** TEXT FOR ANALYSIS follows **
I would say it can go up and down too. Now that my Dad past a couple year ago I talk with my mom daily and sometimes more. We read together, pray together, study the bible together, sometimes call her while we are having family devotions, and my wife calls her nearly daily. 
She calls her mom daily too. 

But my parents never tried to run our lives. We disagreed on holidays and that was hard. But we lived far apart after the 1st year too.

Also with Dad gone I see it as a duty also to help do what he did with her so she is not lonely.


----------



## Scott1

As a good general rule, it is best to set a pattern of this now as a newly married person. Deal with it now and it will be easier as time goes along.

Somehow, you must make clear your top priority is your wife and the life God has called you to as a couple. Your wife needs to know this about you and you need to know it about her. You will be responsible before God for doing what is in your best interests (husband and wife).

Also, you are responsible to honor your parents, pray God will give you grace to do both. You can love them, bless them, respect them, pray for them, and help them as you are able after your immediate family priority without submitting to their authority as you did when you were a child.

And in a real switch, if you see your parents sin, you can humbly engage them as you would someone you really care about. Don't feel guilty or get angry if you see self-centeredness, manipulation, even slander (not saying you will), but engage them gently as you would someone you really care about- they are offending God.


----------



## ww

Scott1 said:


> As a good general rule, it is best to set a pattern of this now as a newly married person. Deal with it now and it will be easier as time goes along.
> 
> Somehow, you must make clear your top priority is your wife and the life God has called you to as a couple. Your wife needs to know this about you and you need to know it about her. You will be responsible before God for doing what is in your best interests (husband and wife).
> 
> Also, you are responsible to honor your parents, pray God will give you grace to do both. You can love them, bless them, respect them, pray for them, and help them as you are able after your immediate family priority without submitting to their authority as you did when you were a child.
> 
> And in a real switch, if you see your parents sin, you can humbly engage them as you would someone you really care about. Don't feel guilty or get angry if you see self-centeredness, manipulation, even slander (not saying you will), but engage them gently as you would someone you really care about- they are offending God.



 Have you been spying on my family.


----------



## lynnie

Marriage didn't change things much for us.

But kids....well, forget an active social life! We have 5 and I got more fellowship on the soccer bleachers and softball field than anywhere else.


----------
** End of TEXT FOR ANALYSIS **
** GIVEN RECORDS follows **
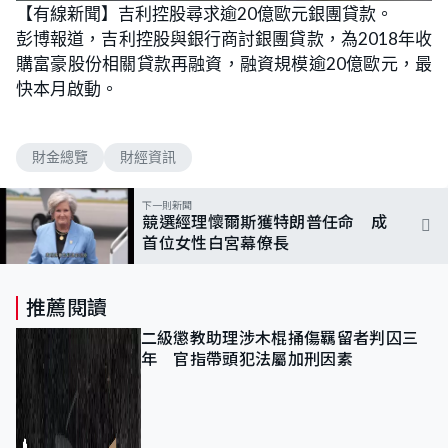
【有線新聞】吉利控股尋求逾20億歐元銀團貸款。
彭博報道，吉利控股與銀行商討銀團貸款，為2018年收
購富豪股份相關貸款再融資，融資規模逾20億歐元，最
快本月啟動。
財金總覽
財經資訊
下一則新聞
競選經理懷爾斯獲特朗普任命 成
首位女性白宮幕僚長
推薦閱讀
二級懲教助理涉木棍捅傷羈留者判囚三
年 官指帶頭犯法屬加刑因素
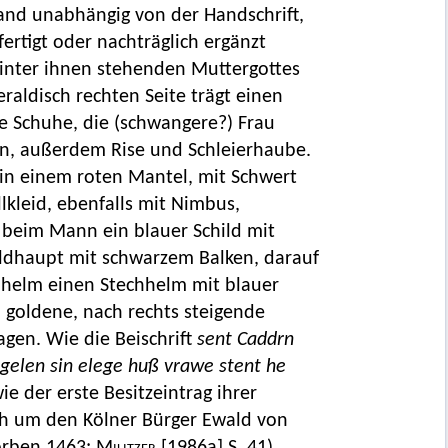
tand unabhängig von der Handschrift,
ertigt oder nachträglich ergänzt
hinter ihnen stehenden Muttergottes
raldisch rechten Seite trägt einen
 Schuhe, die (schwangere?) Frau
in, außerdem Rise und Schleierhaube.
in einem roten Mantel, mit Schwert
lkleid, ebenfalls mit Nimbus,
beim Mann ein blauer Schild mit
ldhaupt mit schwarzem Balken, darauf
enhelm einen Stechhelm mit blauer
 goldene, nach rechts steigende
agen. Wie die Beischrift
sent Caddrn
egelen sin elege huß vrawe stent he
 der erste Besitzeintrag ihrer
ich um den Kölner Bürger Ewald von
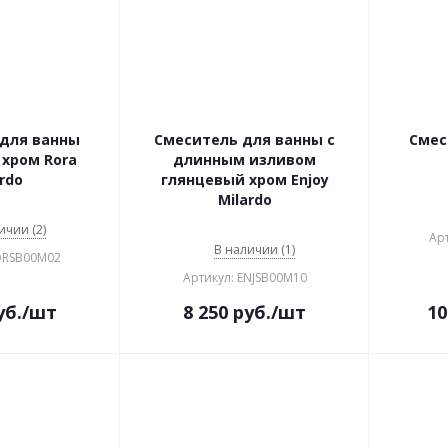
для ванны
Смеситель для ванны с
Смес
хром Rora
длинным изливом
rdo
глянцевый хром Enjoy
Milardo
ичии (2)
Ар
В наличии (1)
ORSB00M02
Артикул: ENJSB00M10
уб.
/шт
8 250
руб.
/шт
10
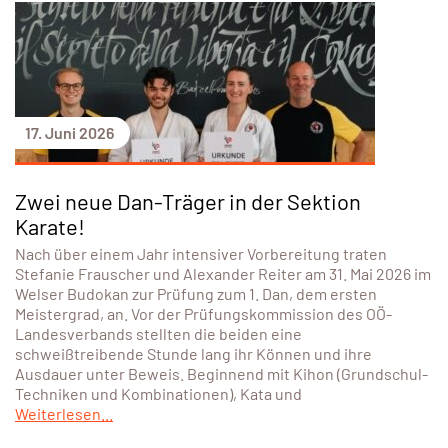
17. Juni 2026
Zwei neue Dan-Träger in der Sektion
Karate!
Nach über einem Jahr intensiver Vorbereitung traten
Stefanie Frauscher und Alexander Reiter am 31. Mai 2026 im
Welser Budokan zur Prüfung zum 1. Dan, dem ersten
Meistergrad, an. Vor der Prüfungskommission des OÖ-
Landesverbands stellten die beiden eine
schweißtreibende Stunde lang ihr Können und ihre
Ausdauer unter Beweis. Beginnend mit Kihon (Grundschul-
Techniken und Kombinationen), Kata und
Weiterlesen...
** End of GIVEN RECORDS **
#### JOB 1
From the forum thread on marriage and parents, extract the passage starting at "I would say" and ending at "1st year too.".
#### JOB 2
In the forum thread on marriage and parents, where does lynnie say she found more fellowship than anywhere else?

#### EXPECTED OUTPUT 1
I would say it can go up and down too. Now that my Dad past a couple year ago I talk with my mom daily and sometimes more. We read together, pray together, study the bible together, sometimes call her while we are having family devotions, and my wife calls her nearly daily. 
She calls her mom daily too. 

But my parents never tried to run our lives. We disagreed on holidays and that was hard. But we lived far apart after the 1st year too.

#### EXPECTED OUTPUT 2
On the soccer bleachers and the softball field.